How do you determine if the value is below $75,000? Keep in mind that some valuable assets can bypass probate and are not calculated in this value (including, in many cases, real estate—since Texas is a community property state).

Determining the value of the estate

When you calculate estate value, you are only including assets that will go through probate. Non-probate assets—such as life insurance policies, payable-on-death accounts, survivor’s benefits, joint tenancy property, and community property—are not part of the valuation.

What must go through probate is cash, stocks and bonds, personal belongings, and property that doesn’t have survivorship. (Since Texas is a community property state, in general spouses are considered to have joint right of survivorship, meaning any property acquired during the marriage is inherited by the surviving spouse.)

Having a professional appraiser evaluate your loved one’s belongings to establish fair market value will make sure you have all the detailed information you need in regard to the estate’s worth.

If your loved one did not leave a will and the estate’s assets are valued below $75,000, then by Texas law full probate isn’t necessary.

That amount is necessary not only in deducing whether probate is necessary, but in making sure there are enough in assets to cover any potential creditors. When someone passes away, creditors have a right to try to collect on any debts and an estate that hasn’t been professionally and properly appraised could run the risk of fraud charges.

Should anyone question the worth of the estate, you’ll have the appraisal paperwork to prove the amount is what you say it is at the time of your loved one’s death.

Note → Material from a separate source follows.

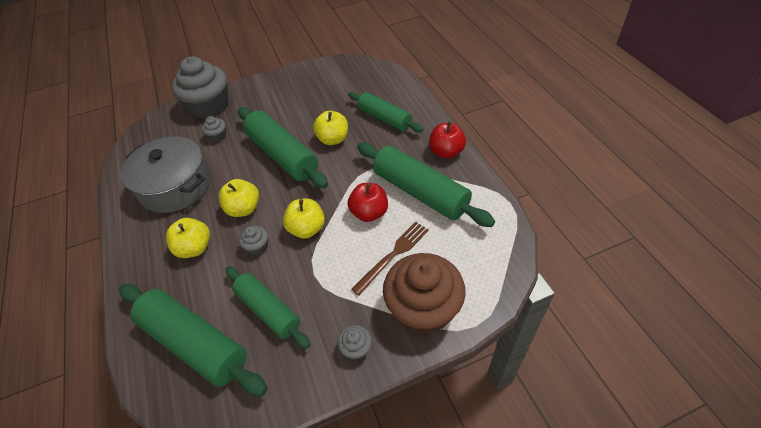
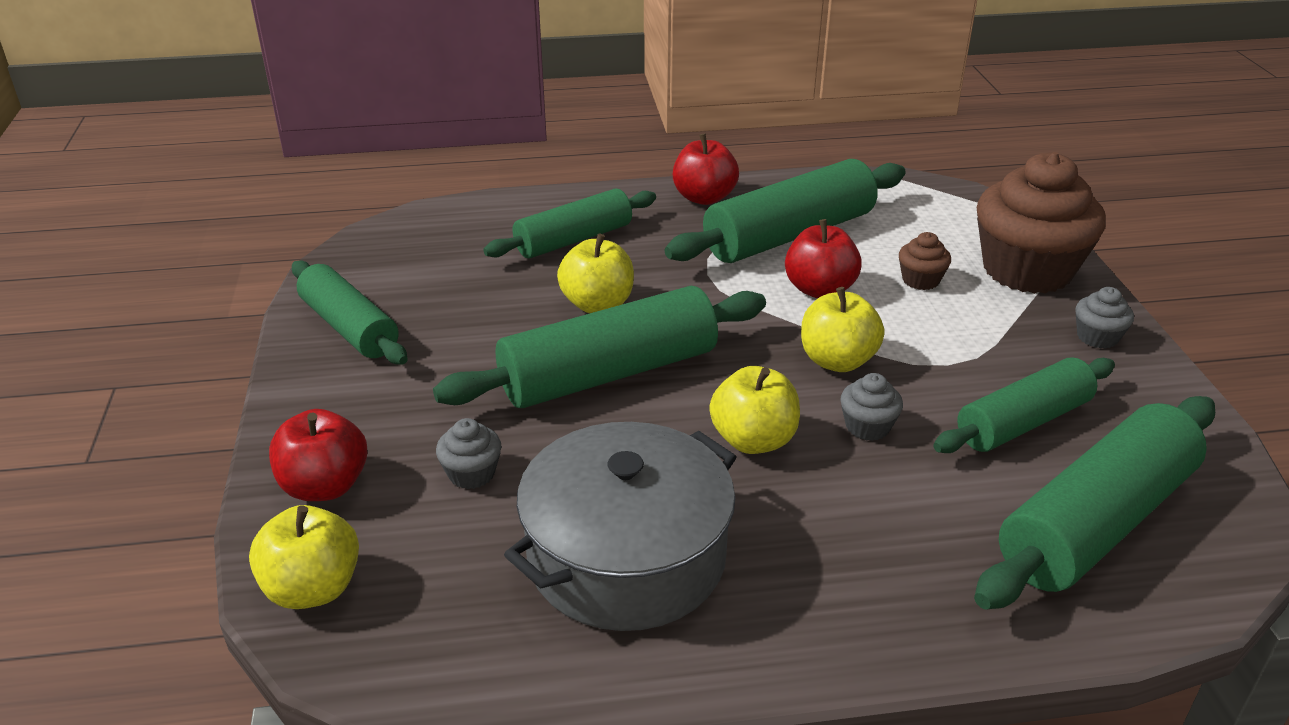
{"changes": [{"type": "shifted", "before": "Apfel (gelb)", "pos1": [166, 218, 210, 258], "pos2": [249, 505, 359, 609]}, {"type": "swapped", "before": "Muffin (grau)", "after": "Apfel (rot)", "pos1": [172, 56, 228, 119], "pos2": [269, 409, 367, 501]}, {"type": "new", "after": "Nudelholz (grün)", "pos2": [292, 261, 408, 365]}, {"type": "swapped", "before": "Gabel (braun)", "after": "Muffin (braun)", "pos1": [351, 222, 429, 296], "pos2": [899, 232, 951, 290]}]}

In addition to the non-probate assets already discussed, there are other assets that do not count toward the value of the estate. For example, the homestead—a residential structure that is owned (or partially owned) and is a main residence—is exempt. You'll need to have a Texas-issued ID card that matches the address of the homestead in question for this exemption to be used.

These exemptions also extend to those who passed away at 65 or older (their spouse’s homestead is exempt), those with disabilities who qualify for Social Security payments, and spouses of veterans who were killed in the line of duty.  

If the estate is under the threshold

If your loved one did not leave a will and the estate's assets are valued below $75,000, then by Texas law full probate isn’t necessary. In these cases, the executor or beneficiaries just need a small estate affidavit in order to collect assets. You can file the affidavit as soon as 30 days after your loved one's death.

Keep in mind, the only people who can file a small estate affidavit in Texas are those who would normally inherit under the state laws for estates without a will, also known as intestate laws: a spouse, an adult child, or another next of kin, for instance.

Included in the affidavit will be a list of all assets as well as debts, a list of assets that you claim are exempt, and names and contact information of each heir, as well as their relationship to the person who has passed away.

This final piece of the affidavit is to ensure that what you claim is yours is actually yours and there’s no dispute over this claim among the other heirs. 

The affidavit must then be signed by each heir and two witnesses who aren’t in line to inherit anything. Once the probate judge approves the affidavit, and the institution that’s holding your inherited asset of the estate receives it (along with a copy of the death certificate), the asset will be yours.

It's important to remember that you'll still need to contact creditors and pay any debts the estate owes, and in general, settle your loved one's financial and legal affairs. It just means you can do it without court supervision, so that you can honor your loved one by settling their affairs quickly and effectively.